LOVE AND HATE: STORIES AND ESSAYS by Hanif Kureishi.

Cool concept, combining fiction and nonfiction in one volume. The stories were fine, but I preferred the non-fic essays, including a good one on Kafka and an extended account of how a con man bilked Kureishi out of a substantial portion of his life savings.

Recently Kureishi suffered a bad fall--hope his run of bad luck is over.

8mejix
Modificato: Mar 19, 2023, 8:18 pm

When Einstein Walked with Godel: Excursions to the Edge of Thought by Jim Holt. A collection of essays mostly on physics and mathematics intended for a general audience. The writing is clear on very complicated subjects, it does it's job reasonably well. The selection of essays should have been more focused. The book serves well as an introduction or a sampler of many dazzling concepts. It whetted my appetite.

9CliffBurns
Mar 22, 2023, 11:13 am

2 A.M. IN LITTLE AMERICA by the great Ken Kalfus.

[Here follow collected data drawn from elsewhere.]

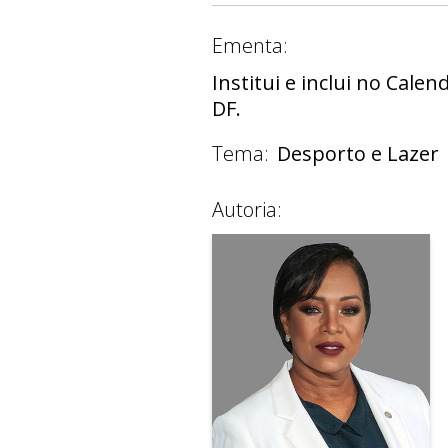
Ementa:
Institui e inclui no Calend
DF.
Tema:
Desporto e Lazer
Autoria:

Set in the near future after a brutal civil war has divided America and reduced it to Third World status. An American forced to flee abroad by the targeted killings and economic disorder struggles to make a new home in an unnamed country.

Effective and believable...all too believable and Kalfus avoids a happy, pat ending (which I always appreciate).

One of the best novelists out there.

Recommended.

10CliffBurns
Mar 25, 2023, 7:03 pm

A CONSTELLATION OF VITAL PHENOMENA, the debut novel by Anthony Marra.

We Westerners know little of the horrific wars fought in Chechnya in the late 20th & early 21st century. The Russians unleashed the same brutal tactics as they are now employing on the Ukrainians, including using mercenaries drawn from the dregs of the prison system. Torture and murder were commonplace, whole families disappeared because of rumors and malice.

Like his colleague Adam Johnson, Marra has an incredible ability to take you to a region of which you know nothing and cause you to fear and grieve for the plight of complete strangers.

A rare gift--man, this guy can write.

11CliffBurns
Mar 27, 2023, 12:23 pm

THE WAR OF ART, Stephen Pressfield's guide to breaking blocks and jump-starting creativity.

I'm usually no fan of "How to..." books relating to writing/art, but this one really spoke to me. Practical, no-nonsense and, yes, inspiring.